Task item A:
Decide whether each statement agrees with the blog post. Answer yes or no for each, and quote the words from the post that decide it. (i) The grandfather was put under hospice care on March 1st of 2006. (ii) The grandmother attended the adoption. (iii) A medicine stopped the grandfather's hiccups after 8 hours.
Task item B:
Reproduce the stretch of the blog post from "An emotional weekend" through "cathartic to me." word for word.

Sunday, February 24, 2008

An emotional weekend for us

This may get long, but I need to type it out...just sharing our two anniversaries this weekend.

Exactly one year ago today, D and I stood in front of a judge, raised our hands (yes, D did too...lol), and D and I officially became mommy and son.

The very next day, my grandad died. He had alzheimers disease, and it was a long, rough road. I'd like to share some of that, hopefully it will be cathartic to me.

My grandad had been going downhill since his heart surgery in...umm...2003? Maybe 2004. Anyway, on March 1st of 2006, we put him under hospice care so that he could stay at home with my grandma. She committed herself to taking care of him, and I admire her so much for that. My brother helped out almost fulltime, and my aunts traded out a couple of nights a week. I went over there two evenings a week to give some relief as well to my grandma. In august of 2006, D was placed with me. It wasn't the greatest timing. As my grandad continued to go downhill, I felt a lot of guilt that I could no longer go over there in the evenings. He was just too sensitive to have a 2 year old around! There were two moments, that he seemed to notice D, but he had hallucinations of a little girl in the house, so I don't really know if he ever "knew" D. As it got closer to February of 2007, he went into a coma about 10 days before he died. The hospice nurses were wonderful, but they told us almost every day that it was his last day. His body was dying, and we all wanted him to go, but didn't want him to. D spent a couple of nights at friends houses during all this. I truly felt I needed to be with my grandad during these last days, and spent hours, just sitting beside his bed holding his hand. I prayed outloud with him, told him I was sorry for all the stupid teenage crap I put them through, and just sat in quiet watching him.

I spent 8 hours at my grandads side the day before the adoption. Thankfully, D was content to play outside at my grandma's and actually took a 2.5 hour nap. The whole 8 hours I was there, my grandad had the hiccups. And hiccups in a coma, are the most awful sounds ever. He hiccuped every minute or so, and after every one would briefly stop breathing, then start again. It was horrible. The nurse was finally able to get a medicine delivered that stopped it after 8 hours. I watched his fingers go from pink, to light blue, as his organs shut down.

The next day, adoption day, was difficult. My grandma couldn't come, obviously, and we all debated rescheduling, but I decided to get it done...for D and I's sake. Afterward, we went to breakfast with my dad and his wife, who had come down from Oklahoma for it. Then, back to my grandma's to sit and wait again. That night, was D's adoption party at the Wiggles Center, and we kept that party as well.

The next day, more sitting with my grandad. We knew it was getting REALLY close. His fingers were all blue, and his breathing was super erratic. We were waiting on my aunt and uncle (my grandads only son) to get in town from Houston. They arrived, and we left to go to my aunts so that the house wouldn't be chaotic, esp. with D there, who needed a nap. 15 minutes after we left my grandma's house...which was 20 minutes after my uncle got to my grandad's bedside...and right when that bright orange dust storm came through last year, on Feb 24th, 2007, my grandad passed away.

Records supplied:
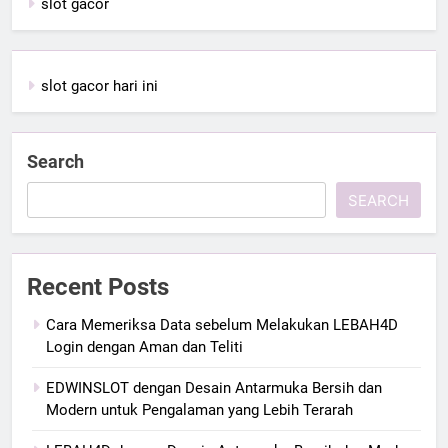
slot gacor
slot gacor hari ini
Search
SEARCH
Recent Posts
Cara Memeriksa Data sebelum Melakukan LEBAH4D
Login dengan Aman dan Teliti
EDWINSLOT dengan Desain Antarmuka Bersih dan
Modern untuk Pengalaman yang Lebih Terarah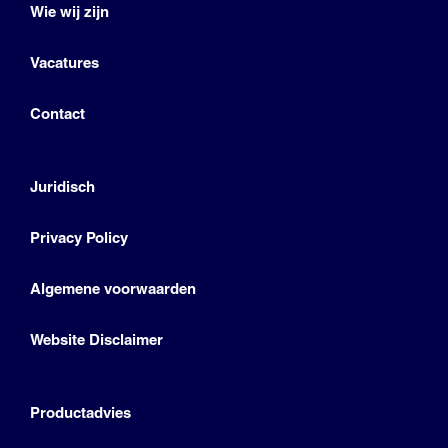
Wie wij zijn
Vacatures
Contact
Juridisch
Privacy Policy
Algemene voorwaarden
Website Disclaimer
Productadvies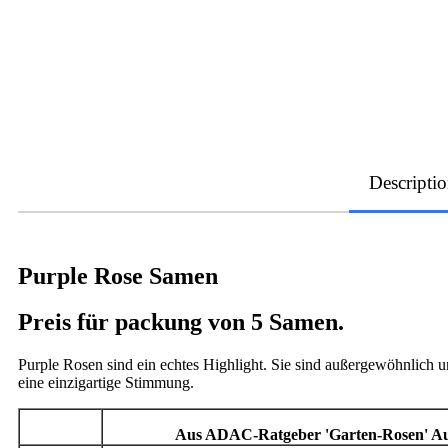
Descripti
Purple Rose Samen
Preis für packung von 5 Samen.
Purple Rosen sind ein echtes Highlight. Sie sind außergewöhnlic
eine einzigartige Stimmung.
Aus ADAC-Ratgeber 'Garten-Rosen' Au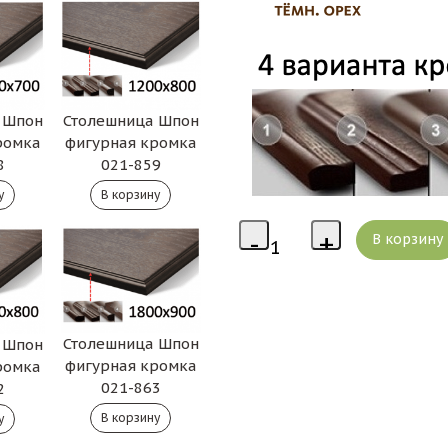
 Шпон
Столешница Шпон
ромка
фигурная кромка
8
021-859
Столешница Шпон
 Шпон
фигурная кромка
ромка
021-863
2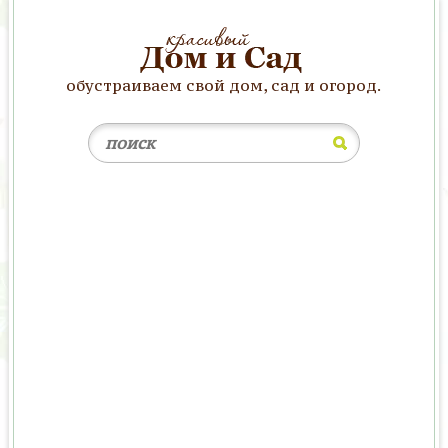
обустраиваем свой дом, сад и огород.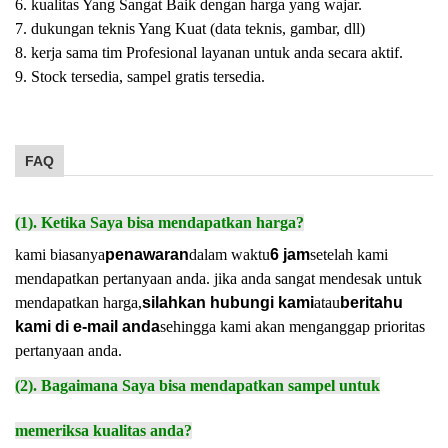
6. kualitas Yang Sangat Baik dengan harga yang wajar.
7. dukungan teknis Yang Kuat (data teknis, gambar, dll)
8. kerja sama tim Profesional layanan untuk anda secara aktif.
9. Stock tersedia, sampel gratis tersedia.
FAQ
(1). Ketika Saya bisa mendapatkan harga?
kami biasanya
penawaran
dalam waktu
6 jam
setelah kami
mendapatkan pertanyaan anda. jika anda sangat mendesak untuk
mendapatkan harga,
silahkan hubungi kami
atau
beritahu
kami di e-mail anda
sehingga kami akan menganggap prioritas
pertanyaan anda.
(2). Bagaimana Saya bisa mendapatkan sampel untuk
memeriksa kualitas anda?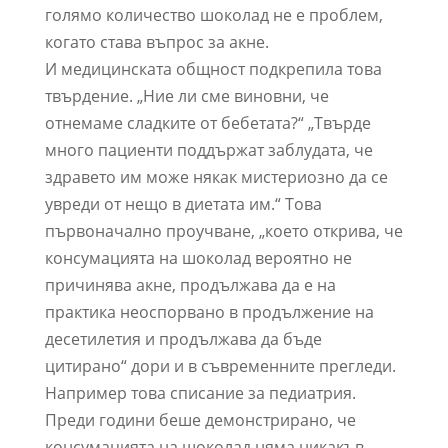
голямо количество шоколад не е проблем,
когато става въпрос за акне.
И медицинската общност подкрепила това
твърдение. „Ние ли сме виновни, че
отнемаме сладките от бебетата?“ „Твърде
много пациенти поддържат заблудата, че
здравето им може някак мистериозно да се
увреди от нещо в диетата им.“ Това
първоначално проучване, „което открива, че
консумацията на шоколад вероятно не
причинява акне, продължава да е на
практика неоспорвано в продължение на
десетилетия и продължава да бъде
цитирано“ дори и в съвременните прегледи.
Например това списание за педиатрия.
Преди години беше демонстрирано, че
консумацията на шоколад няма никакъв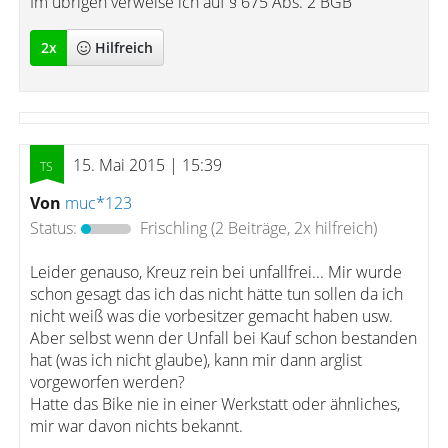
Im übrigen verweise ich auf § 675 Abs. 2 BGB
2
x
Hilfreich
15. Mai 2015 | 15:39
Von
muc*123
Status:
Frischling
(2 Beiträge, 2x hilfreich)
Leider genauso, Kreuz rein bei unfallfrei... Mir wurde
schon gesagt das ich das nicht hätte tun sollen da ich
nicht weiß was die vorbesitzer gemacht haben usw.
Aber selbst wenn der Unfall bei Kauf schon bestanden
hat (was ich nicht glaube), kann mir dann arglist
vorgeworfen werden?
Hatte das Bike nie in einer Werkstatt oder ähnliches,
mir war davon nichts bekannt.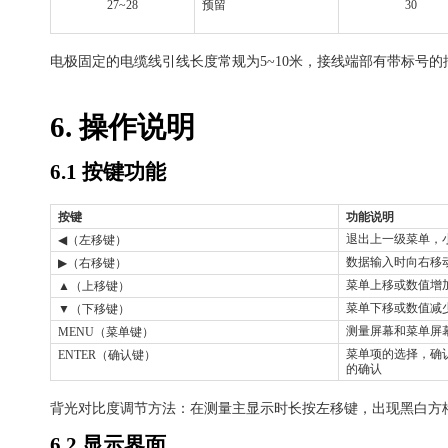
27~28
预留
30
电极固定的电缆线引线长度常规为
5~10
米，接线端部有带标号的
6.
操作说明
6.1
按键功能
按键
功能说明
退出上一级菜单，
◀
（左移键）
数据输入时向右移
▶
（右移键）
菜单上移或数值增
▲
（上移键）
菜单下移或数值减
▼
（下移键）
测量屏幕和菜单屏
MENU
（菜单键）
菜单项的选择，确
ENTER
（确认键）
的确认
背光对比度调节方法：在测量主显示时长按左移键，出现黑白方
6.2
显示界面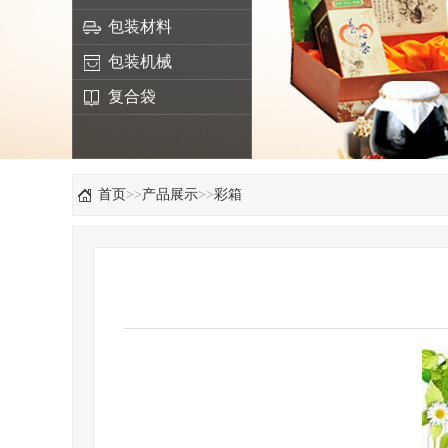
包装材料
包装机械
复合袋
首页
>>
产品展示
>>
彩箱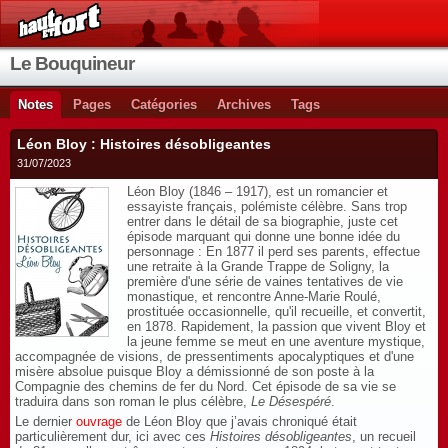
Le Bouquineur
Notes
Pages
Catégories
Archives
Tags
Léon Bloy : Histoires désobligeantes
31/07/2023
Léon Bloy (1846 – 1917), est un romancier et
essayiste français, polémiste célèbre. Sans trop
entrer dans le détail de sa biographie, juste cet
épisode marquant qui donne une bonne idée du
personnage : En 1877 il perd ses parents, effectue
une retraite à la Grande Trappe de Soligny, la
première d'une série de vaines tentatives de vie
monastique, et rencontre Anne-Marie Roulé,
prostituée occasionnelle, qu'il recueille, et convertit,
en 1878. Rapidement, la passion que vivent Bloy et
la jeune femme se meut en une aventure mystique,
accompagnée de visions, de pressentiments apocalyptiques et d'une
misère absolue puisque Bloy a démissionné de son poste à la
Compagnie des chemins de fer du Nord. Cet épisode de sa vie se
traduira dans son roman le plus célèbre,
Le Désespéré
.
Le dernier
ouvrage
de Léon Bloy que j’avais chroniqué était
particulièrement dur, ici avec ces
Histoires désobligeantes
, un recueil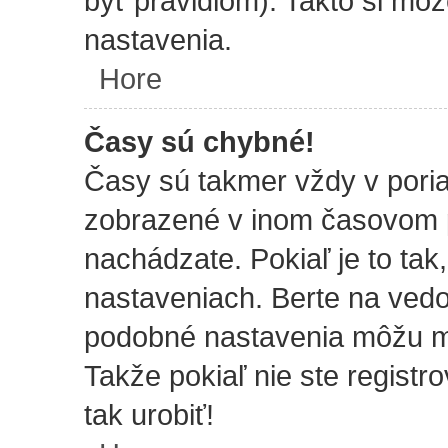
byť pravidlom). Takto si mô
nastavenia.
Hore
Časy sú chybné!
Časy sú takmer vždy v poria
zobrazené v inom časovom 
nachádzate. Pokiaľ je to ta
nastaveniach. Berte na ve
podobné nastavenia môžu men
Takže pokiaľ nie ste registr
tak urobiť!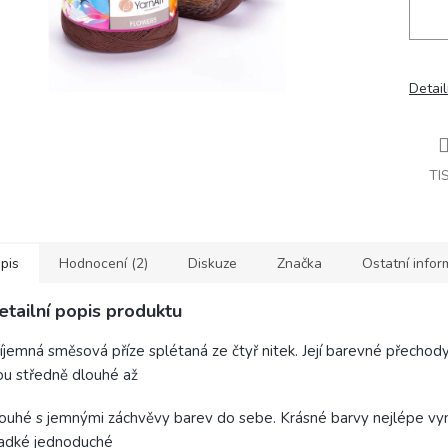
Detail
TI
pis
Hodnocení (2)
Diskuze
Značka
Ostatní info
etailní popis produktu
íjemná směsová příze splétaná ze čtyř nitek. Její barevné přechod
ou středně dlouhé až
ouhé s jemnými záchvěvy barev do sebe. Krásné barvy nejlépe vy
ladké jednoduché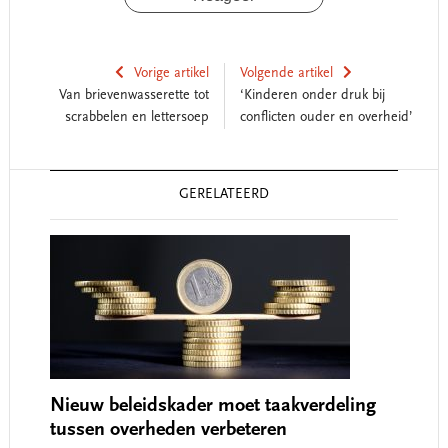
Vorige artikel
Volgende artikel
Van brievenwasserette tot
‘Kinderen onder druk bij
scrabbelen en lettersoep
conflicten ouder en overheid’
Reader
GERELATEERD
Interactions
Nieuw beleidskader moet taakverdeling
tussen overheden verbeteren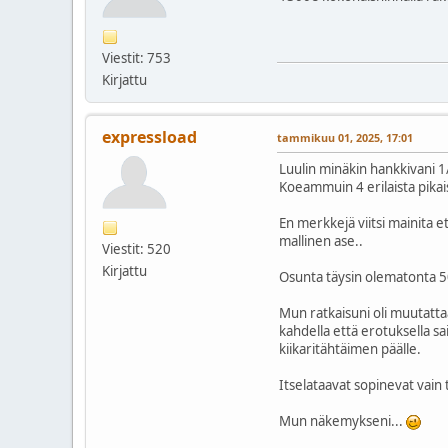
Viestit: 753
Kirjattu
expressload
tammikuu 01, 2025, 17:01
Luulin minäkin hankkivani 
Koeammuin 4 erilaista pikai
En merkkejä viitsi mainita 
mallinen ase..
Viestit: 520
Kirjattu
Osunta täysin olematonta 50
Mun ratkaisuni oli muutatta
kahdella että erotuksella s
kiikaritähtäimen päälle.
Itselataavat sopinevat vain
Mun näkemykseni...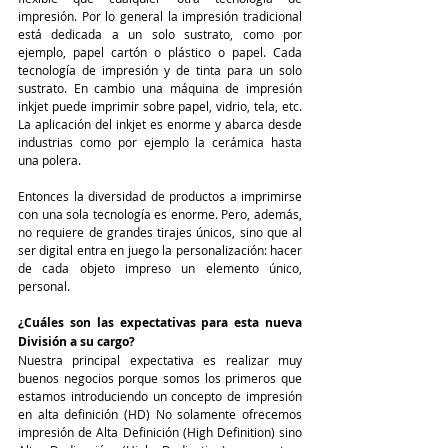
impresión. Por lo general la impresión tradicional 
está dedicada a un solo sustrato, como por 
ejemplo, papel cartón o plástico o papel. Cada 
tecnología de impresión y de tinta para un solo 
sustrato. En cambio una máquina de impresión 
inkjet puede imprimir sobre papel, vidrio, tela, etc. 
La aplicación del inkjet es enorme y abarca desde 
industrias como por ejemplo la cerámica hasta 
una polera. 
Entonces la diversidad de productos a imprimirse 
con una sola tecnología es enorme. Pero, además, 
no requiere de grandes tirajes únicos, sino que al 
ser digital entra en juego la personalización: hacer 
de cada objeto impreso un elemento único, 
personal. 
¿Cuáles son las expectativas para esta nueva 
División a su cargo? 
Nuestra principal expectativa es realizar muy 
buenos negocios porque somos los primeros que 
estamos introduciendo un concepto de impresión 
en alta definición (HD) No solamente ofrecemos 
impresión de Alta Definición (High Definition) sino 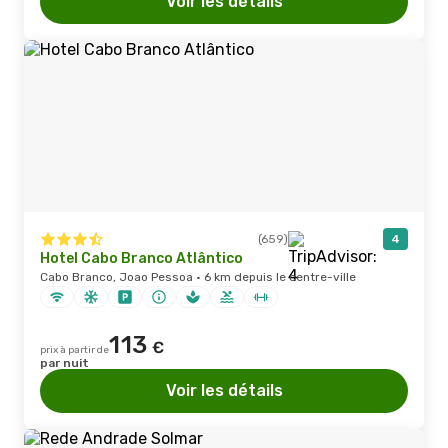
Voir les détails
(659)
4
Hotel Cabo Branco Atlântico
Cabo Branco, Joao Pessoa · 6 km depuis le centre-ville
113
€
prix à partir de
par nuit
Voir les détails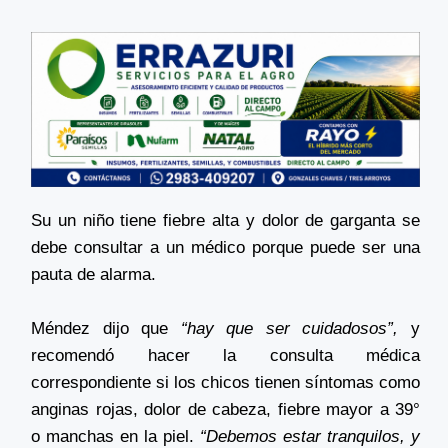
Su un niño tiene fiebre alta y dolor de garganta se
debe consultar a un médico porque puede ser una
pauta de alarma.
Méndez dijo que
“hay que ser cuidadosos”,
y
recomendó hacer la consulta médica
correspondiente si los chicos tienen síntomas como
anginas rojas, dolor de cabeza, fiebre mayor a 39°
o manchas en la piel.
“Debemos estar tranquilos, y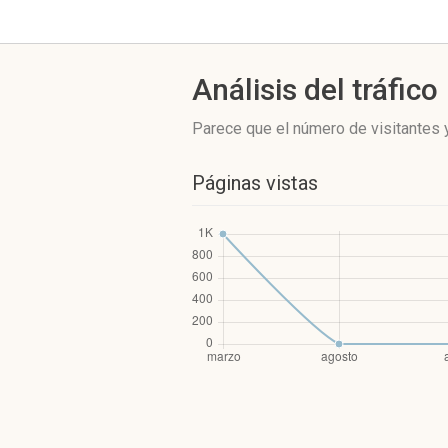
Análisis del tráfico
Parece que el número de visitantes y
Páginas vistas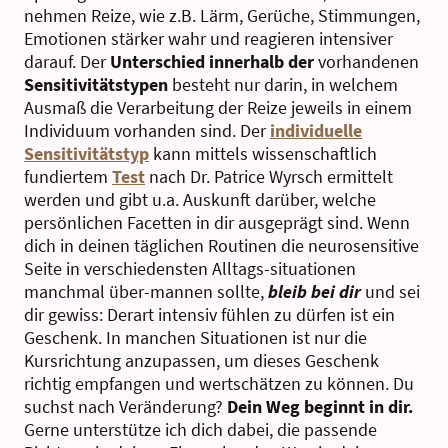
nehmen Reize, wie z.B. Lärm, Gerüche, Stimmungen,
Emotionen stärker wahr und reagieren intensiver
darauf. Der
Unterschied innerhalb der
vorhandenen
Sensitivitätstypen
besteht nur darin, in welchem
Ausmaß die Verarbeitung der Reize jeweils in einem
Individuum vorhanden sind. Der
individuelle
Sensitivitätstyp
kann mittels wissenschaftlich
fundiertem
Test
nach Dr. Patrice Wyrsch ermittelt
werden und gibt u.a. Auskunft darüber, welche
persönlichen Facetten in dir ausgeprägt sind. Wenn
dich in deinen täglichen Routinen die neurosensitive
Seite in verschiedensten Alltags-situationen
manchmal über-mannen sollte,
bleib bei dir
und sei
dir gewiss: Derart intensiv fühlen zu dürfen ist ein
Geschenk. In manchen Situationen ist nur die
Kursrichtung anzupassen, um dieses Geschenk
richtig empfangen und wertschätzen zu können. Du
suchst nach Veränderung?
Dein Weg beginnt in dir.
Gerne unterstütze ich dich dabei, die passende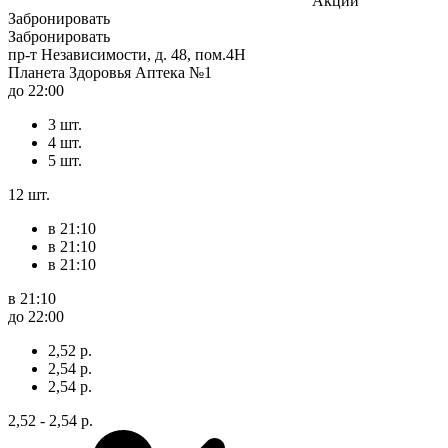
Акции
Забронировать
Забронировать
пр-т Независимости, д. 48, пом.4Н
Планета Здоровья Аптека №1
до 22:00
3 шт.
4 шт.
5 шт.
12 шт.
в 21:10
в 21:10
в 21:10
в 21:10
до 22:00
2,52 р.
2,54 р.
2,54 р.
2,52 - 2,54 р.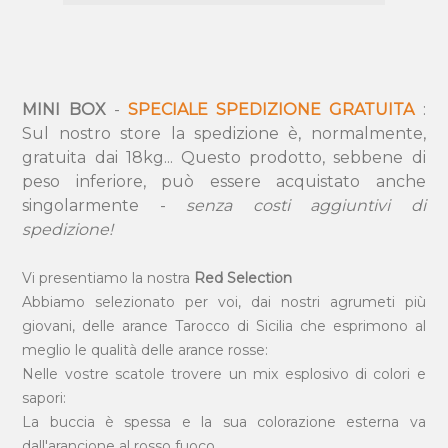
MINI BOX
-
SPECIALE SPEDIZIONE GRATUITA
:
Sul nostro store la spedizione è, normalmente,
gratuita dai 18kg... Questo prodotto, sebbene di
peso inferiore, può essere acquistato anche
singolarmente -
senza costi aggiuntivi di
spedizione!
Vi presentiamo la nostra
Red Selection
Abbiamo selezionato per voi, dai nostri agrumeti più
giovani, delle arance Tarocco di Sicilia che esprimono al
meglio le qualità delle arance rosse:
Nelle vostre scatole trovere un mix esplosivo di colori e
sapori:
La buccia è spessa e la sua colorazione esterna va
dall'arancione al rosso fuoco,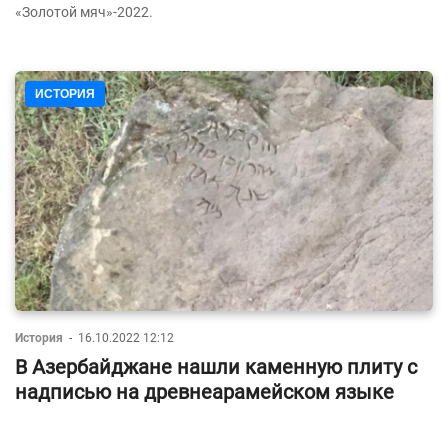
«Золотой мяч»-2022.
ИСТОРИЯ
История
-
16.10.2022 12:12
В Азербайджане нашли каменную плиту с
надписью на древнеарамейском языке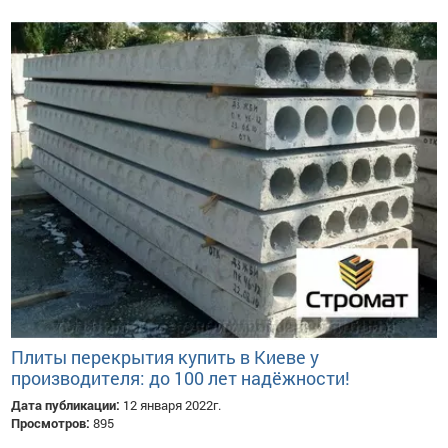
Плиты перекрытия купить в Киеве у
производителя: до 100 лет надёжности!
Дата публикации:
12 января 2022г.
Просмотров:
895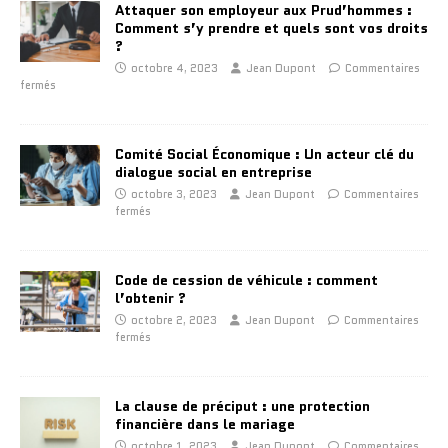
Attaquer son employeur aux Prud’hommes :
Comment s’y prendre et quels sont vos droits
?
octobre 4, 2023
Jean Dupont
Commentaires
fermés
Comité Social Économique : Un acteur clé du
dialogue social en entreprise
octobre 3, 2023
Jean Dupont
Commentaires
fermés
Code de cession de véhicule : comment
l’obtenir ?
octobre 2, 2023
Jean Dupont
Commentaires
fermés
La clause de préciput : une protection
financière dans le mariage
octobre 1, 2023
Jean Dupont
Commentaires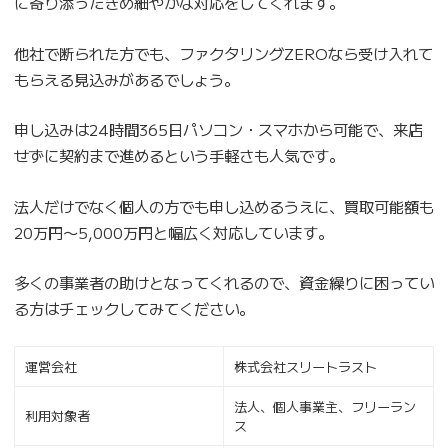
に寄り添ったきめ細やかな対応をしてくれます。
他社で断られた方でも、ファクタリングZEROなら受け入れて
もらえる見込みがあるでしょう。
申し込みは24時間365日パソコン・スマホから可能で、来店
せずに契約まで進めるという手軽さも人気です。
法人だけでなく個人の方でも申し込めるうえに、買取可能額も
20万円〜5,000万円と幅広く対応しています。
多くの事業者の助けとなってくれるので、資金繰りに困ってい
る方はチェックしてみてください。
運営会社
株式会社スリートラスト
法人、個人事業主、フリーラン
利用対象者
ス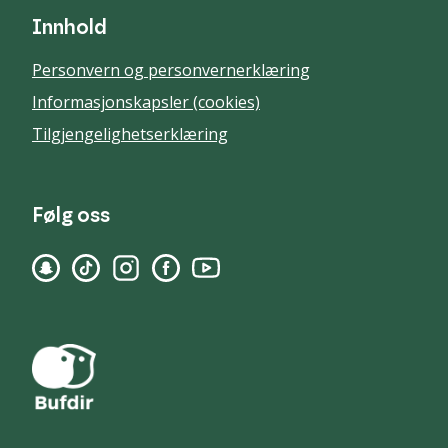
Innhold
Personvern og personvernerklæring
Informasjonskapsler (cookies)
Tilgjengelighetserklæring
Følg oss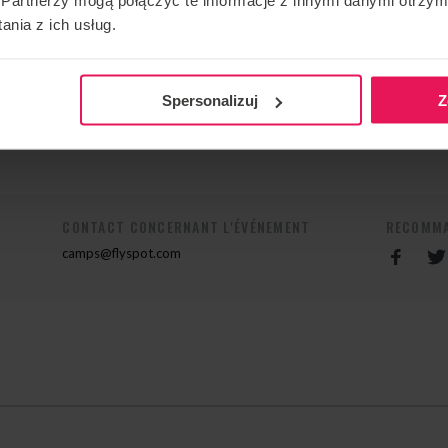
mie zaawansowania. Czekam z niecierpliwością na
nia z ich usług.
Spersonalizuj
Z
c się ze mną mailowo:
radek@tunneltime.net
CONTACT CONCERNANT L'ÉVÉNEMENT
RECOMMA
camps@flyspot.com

Exercise result A:
(i) Yes: "on March 1st of 2006, we put him under hospice care"
(ii) No: "My grandma couldn't come, obviously"
(iii) Yes: "The nurse was finally able to get a medicine delivered that stopped it after 8 hours."

Exercise result B:
An emotional weekend for us

This may get long, but I need to type it out...just sharing our two anniversaries this weekend.

Exactly one year ago today, D and I stood in front of a judge, raised our hands (yes, D did too...lol), and D and I officially became mommy and son.

The very next day, my grandad died. He had alzheimers disease, and it was a long, rough road. I'd like to share some of that, hopefully it will be cathartic to me.